Exercise prompt:
In the listing below, reproduce every line from the one containing "Pengurusan inventori secara langsung dan" through the one containing "Pemprosesan Pesanan", leaving each line unchanged.

Extracted data entries:
************

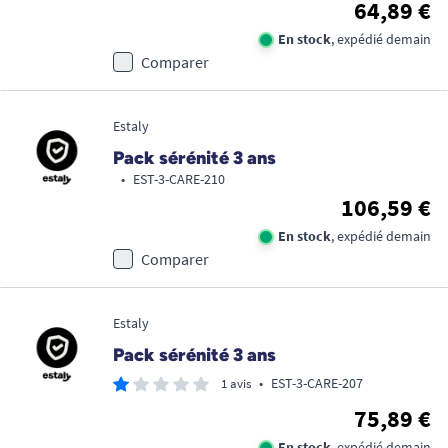
64,89 €
En stock
, expédié demain
Comparer
Estaly
Pack sérénité 3 ans
•
EST-3-CARE-210
106,59 €
En stock
, expédié demain
Comparer
Estaly
Pack sérénité 3 ans
•
EST-3-CARE-207
1 avis
75,89 €
En stock
, expédié demain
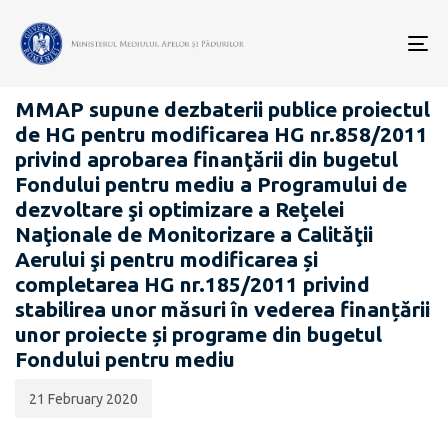
Data
CATEGORIA:
publicării:
To
PROIECTE ACTE NORMATIVE
nav
MMAP supune dezbaterii publice proiectul
de HG pentru modificarea HG nr.858/2011
privind aprobarea finanţării din bugetul
Fondului pentru mediu a Programului de
dezvoltare şi optimizare a Reţelei
Naţionale de Monitorizare a Calităţii
Aerului şi pentru modificarea și
completarea HG nr.185/2011 privind
stabilirea unor măsuri în vederea finanțării
unor proiecte și programe din bugetul
Fondului pentru mediu
21 February 2020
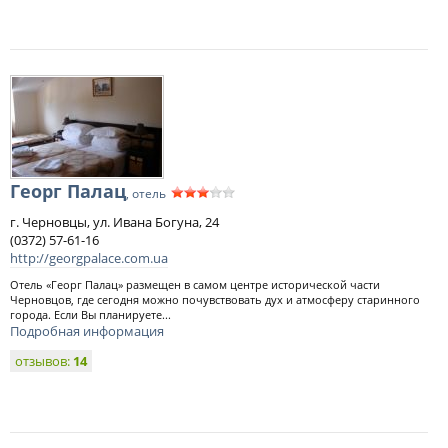
Георг Палац
, отель
г. Черновцы, ул. Ивана Богуна, 24
(0372) 57-61-16
http://georgpalace.com.ua
Отель «Георг Палац» размещен в самом центре исторической части
Черновцов, где сегодня можно почувствовать дух и атмосферу старинного
города. Если Вы планируете...
Подробная информация
отзывов:
14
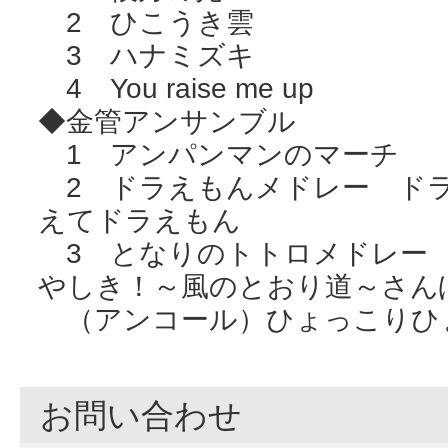
2 ひこうき雲
3 ハナミズキ
4 You raise me up
◆金管アンサンブル
1 アンパンマンのマーチ
2 ドラえもんメドレー ド
えてドラえもん
3 となりのトトロメドレー
やしき！～風のとおり道～さん
（アンコール）ひょっこりひ
お問い合わせ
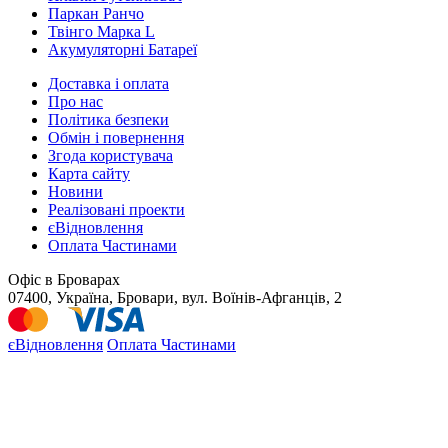
Паркан Ранчо
Твінго Марка L
Акумуляторні Батареї
Доставка і оплата
Про нас
Політика безпеки
Обмін і повернення
Згода користувача
Карта сайту
Новини
Реалізовані проекти
єВідновлення
Оплата Частинами
Офіс в Броварах
07400, Україна, Бровари, вул. Воїнів-Афганців, 2
єВідновлення
Оплата Частинами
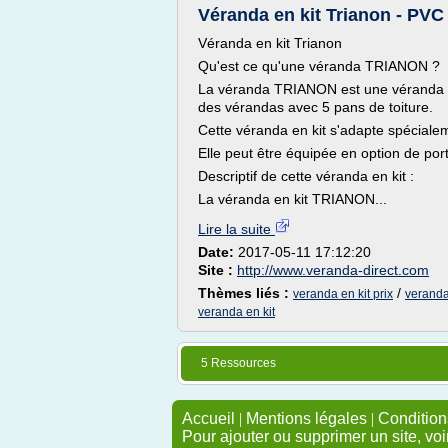
Véranda en kit Trianon - PVC 
Véranda en kit Trianon
Qu'est ce qu'une véranda TRIANON ?
La véranda TRIANON est une véranda en
des vérandas avec 5 pans de toiture.
Cette véranda en kit s'adapte spécial
Elle peut être équipée en option de por
Descriptif de cette véranda en kit :
La véranda en kit TRIANON...
Lire la suite
Date:
2017-05-11 17:12:20
Site :
http://www.veranda-direct.com
Thèmes liés :
/
veranda en kit prix
veranda
veranda en kit
5 Ressources
Accueil
|
Mentions légales
|
Conditions
Pour ajouter ou supprimer un site, voi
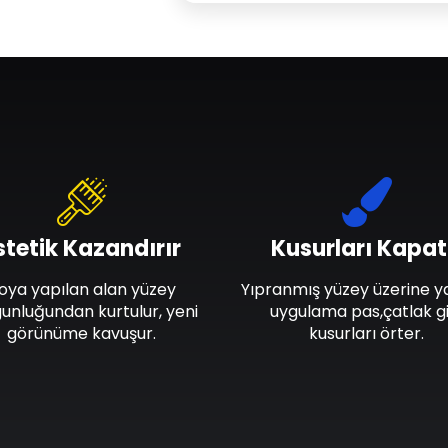
stetik Kazandırır
Kusurları Kapat
oya yapılan alan yüzey
Yıpranmış yüzey üzerine y
unluğundan kurtulur, yeni
uygulama pas,çatlak gi
görünüme kavuşur.
kusurları örter.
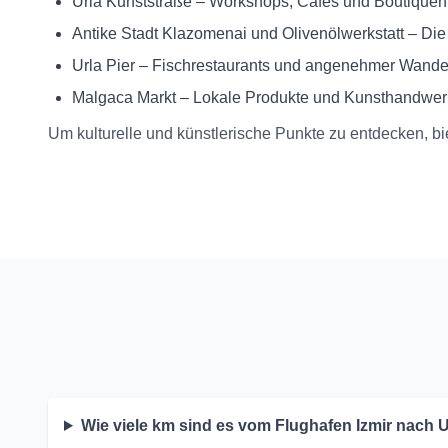
Urla Kunststraße – Workshops, Cafés und Boutiquen
Antike Stadt Klazomenai und Olivenölwerkstatt – Die
Urla Pier – Fischrestaurants und angenehmer Wand
Malgaca Markt – Lokale Produkte und Kunsthandwer
Um kulturelle und künstlerische Punkte zu entdecken, bi
Wie viele km sind es vom Flughafen Izmir nach U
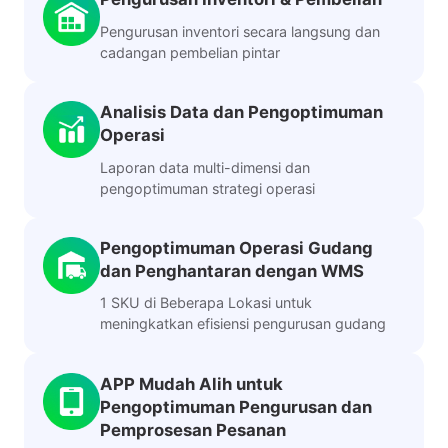
Pengurusan inventori secara langsung dan
cadangan pembelian pintar
Analisis Data dan Pengoptimuman
Operasi
Laporan data multi-dimensi dan
pengoptimuman strategi operasi
Pengoptimuman Operasi Gudang
dan Penghantaran dengan WMS
1 SKU di Beberapa Lokasi untuk
meningkatkan efisiensi pengurusan gudang
APP Mudah Alih untuk
Pengoptimuman Pengurusan dan
Pemprosesan Pesanan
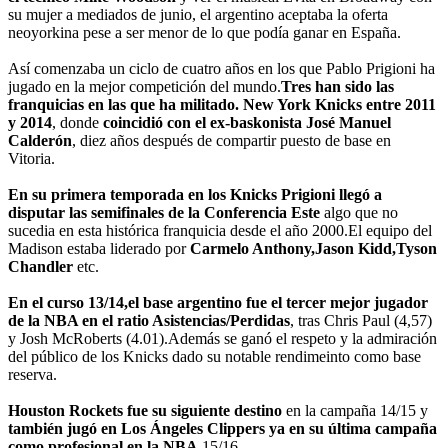
su mujer a mediados de junio, el argentino aceptaba la oferta
neoyorkina pese a ser menor de lo que podía ganar en España.
Así comenzaba un ciclo de cuatro años en los que Pablo Prigioni ha
jugado en la mejor competición del mundo.
Tres han sido las
franquicias en las que ha militado. New York Knicks entre 2011
y 2014
, donde
coincidió con el ex-baskonista José Manuel
Calderón
, diez años después de compartir puesto de base en
Vitoria.
En su primera temporada en los Knicks Prigioni llegó a
disputar las semifinales de la Conferencia Este
algo que no
sucedia en esta histórica franquicia desde el año 2000.El equipo del
Madison estaba liderado por
Carmelo Anthony,Jason Kidd,Tyson
Chandler
etc.
En el curso 13/14,el base argentino fue el tercer mejor jugador
de la NBA en el ratio Asistencias/Perdidas
, tras Chris Paul (4,57)
y Josh McRoberts (4.01).Además se ganó el respeto y la admiración
del público de los Knicks dado su notable rendimeinto como base
reserva.
Houston Rockets fue su siguiente destino
en la campaña 14/15 y
también jugó en Los Ángeles Clippers ya en su última campaña
como profesional en la NBA
15/16.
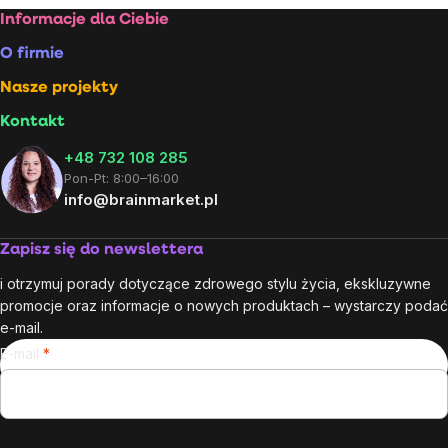
Stopka
Informacje dla Ciebie
O firmie
Nasze projekty
Kontakt
+48 732 108 285
Pon-Pt: 8:00–16:00
info@brainmarket.pl
Zapisz się do newslettera
i otrzymuj porady dotyczące zdrowego stylu życia, ekskluzywne
promocje oraz informacje o nowych produktach – wystarczy podać
e-mail.
E-mail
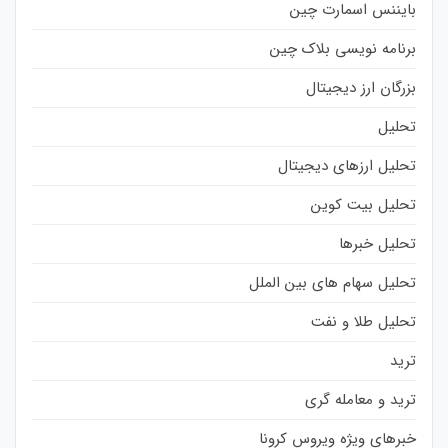
بایننس اسمارت چین
برنامه نویسی بلاک چین
بزرگان ارز دیجیتال
تحلیل
تحلیل ارزهای دیجیتال
تحلیل بیت کوین
تحلیل خبرها
تحلیل سهام های بین الملل
تحلیل طلا و نفت
ترید
ترید و معامله گری
خبرهای ویژه ویروس کرونا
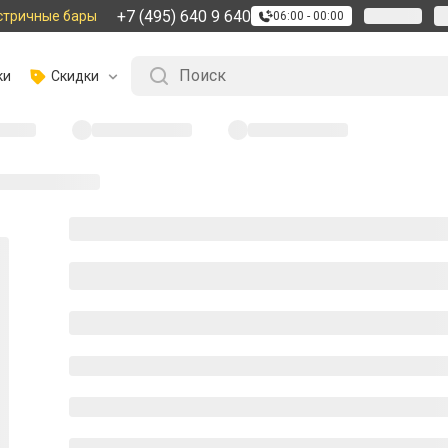
+7 (495) 640 9 640
стричные бары
06:00 - 00:00
ки
Скидки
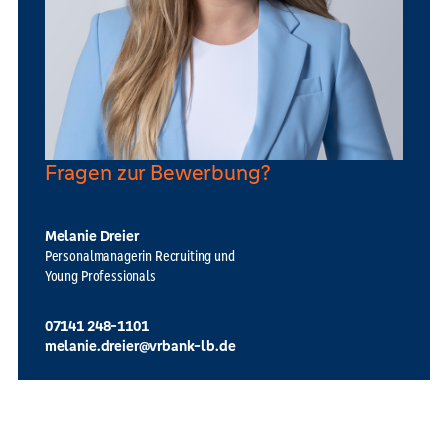
Fragen zur Bewerbung?
Melanie Dreier
Personalmanagerin Recruiting und
Young Professionals
07141 248-1101
melanie.dreier@vrbank-lb.de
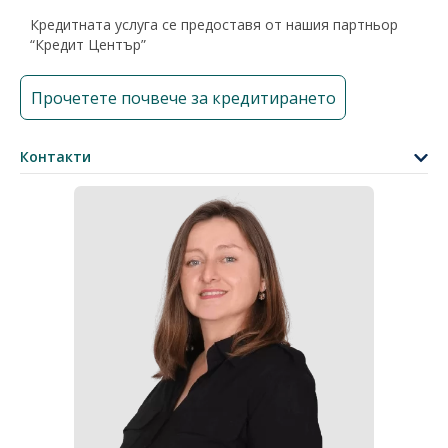
Кредитната услуга се предоставя от нашия партньор
“Кредит Център”
Прочетете почвече за кредитирането
Контакти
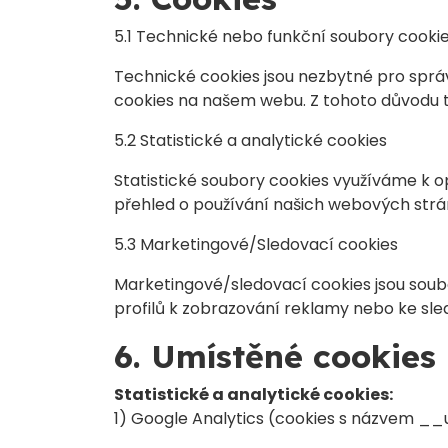
5.1 Technické nebo funkční soubory cooki
Technické cookies jsou nezbytné pro sprá
cookies na našem webu. Z tohoto důvodu t
5.2 Statistické a analytické cookies
Statistické soubory cookies využíváme k o
přehled o používání našich webových strán
5.3 Marketingové/Sledovací cookies
Marketingové/sledovací cookies jsou soubor
profilů k zobrazování reklamy nebo ke sl
6. Umístěné cookies
Statistické a analytické cookies:
1) Google Analytics (cookies s názvem 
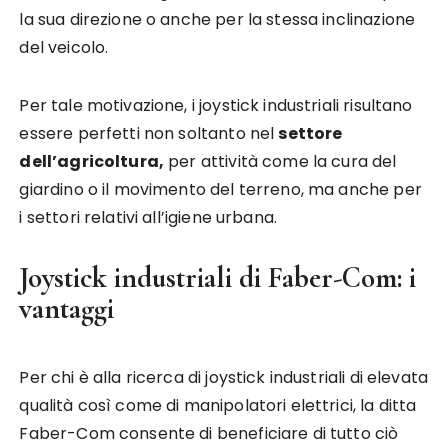
la sua direzione o anche per la stessa inclinazione
del veicolo.
Per tale motivazione, i joystick industriali risultano
essere perfetti non soltanto nel
settore
dell’agricoltura,
per attività come la cura del
giardino o il movimento del terreno, ma anche per
i settori relativi all’igiene urbana.
Joystick industriali di Faber-Com: i
vantaggi
Per chi è alla ricerca di joystick industriali di elevata
qualità così come di manipolatori elettrici, la ditta
Faber-Com consente di beneficiare di tutto ciò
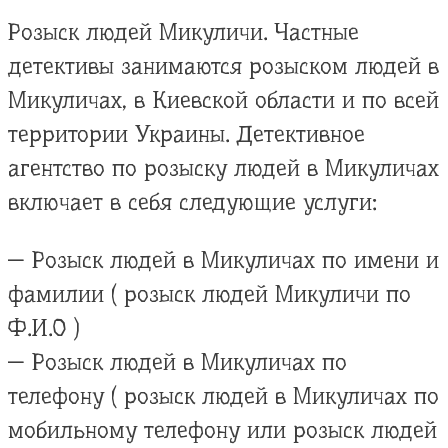
Розыск людей Микуличи. Частные
детективы занимаются розыском людей в
Микуличах, в Киевской области и по всей
территории Украины. Детективное
агентство по розыску людей в Микуличах
включает в себя следующие услуги:
— Розыск людей в Микуличах по имени и
фамилии ( розыск людей Микуличи по
Ф.И.О )
— Розыск людей в Микуличах по
телефону ( розыск людей в Микуличах по
мобильному телефону или розыск людей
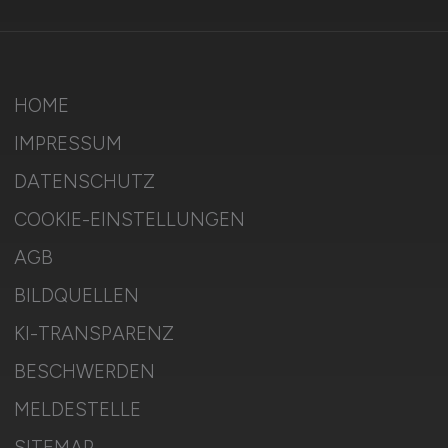
HOME
IMPRESSUM
DATENSCHUTZ
COOKIE-EINSTELLUNGEN
AGB
BILDQUELLEN
KI-TRANSPARENZ
BESCHWERDEN
MELDESTELLE
SITEMAP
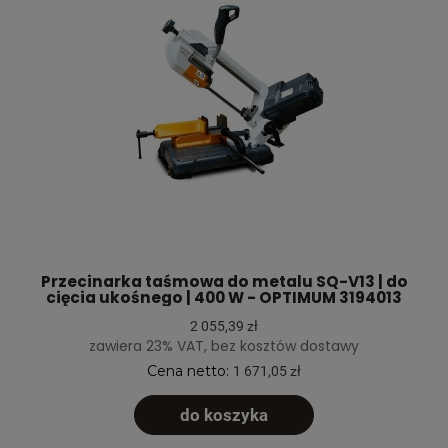
Przecinarka taśmowa do metalu SQ-V13 | do
cięcia ukośnego | 400 W - OPTIMUM 3194013
2 055,39 zł
zawiera 23% VAT, bez kosztów dostawy
Cena netto:
1 671,05 zł
do koszyka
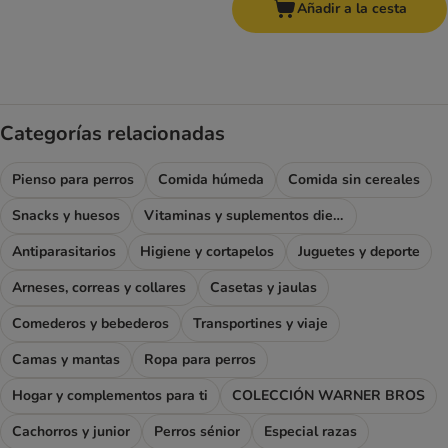
Añadir a la cesta
Categorías relacionadas
Pienso para perros
Comida húmeda
Comida sin cereales
Snacks y huesos
Vitaminas y suplementos dietéticos
Antiparasitarios
Higiene y cortapelos
Juguetes y deporte
Arneses, correas y collares
Casetas y jaulas
Comederos y bebederos
Transportines y viaje
Camas y mantas
Ropa para perros
Hogar y complementos para ti
COLECCIÓN WARNER BROS
Cachorros y junior
Perros sénior
Especial razas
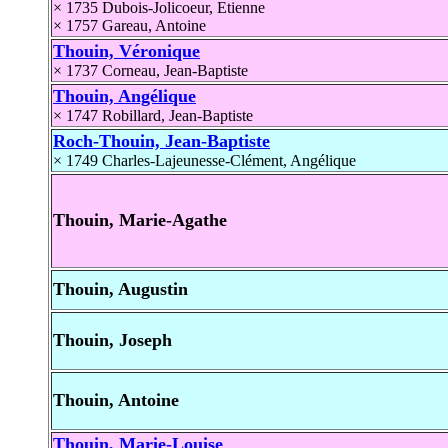
× 1735
Dubois-Jolicoeur, Etienne
× 1757
Gareau, Antoine
Thouin, Véronique
× 1737
Corneau, Jean-Baptiste
Thouin, Angélique
× 1747
Robillard, Jean-Baptiste
Roch-Thouin, Jean-Baptiste
× 1749
Charles-Lajeunesse-Clément, Angélique
Thouin, Marie-Agathe
Thouin, Augustin
Thouin, Joseph
Thouin, Antoine
Thouin, Marie-Louise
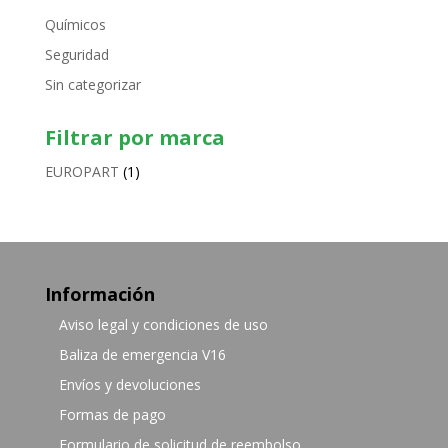
Químicos
Seguridad
Sin categorizar
Filtrar por marca
EUROPART
(1)
Información
Aviso legal y condiciones de uso
Baliza de emergencia V16
Envíos y devoluciones
Formas de pago
Formulario de solicitud de reembolso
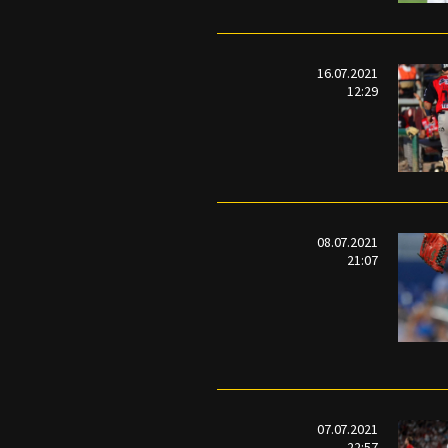
16.07.2021
12:29
08.07.2021
21:07
07.07.2021
22:57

************

Task result:
Pengurusan inventori secara langsung dan
cadangan pembelian pintar
Analisis Data dan Pengoptimuman
Operasi
Laporan data multi-dimensi dan
pengoptimuman strategi operasi
Pengoptimuman Operasi Gudang
dan Penghantaran dengan WMS
1 SKU di Beberapa Lokasi untuk
meningkatkan efisiensi pengurusan gudang
APP Mudah Alih untuk
Pengoptimuman Pengurusan dan
Pemprosesan Pesanan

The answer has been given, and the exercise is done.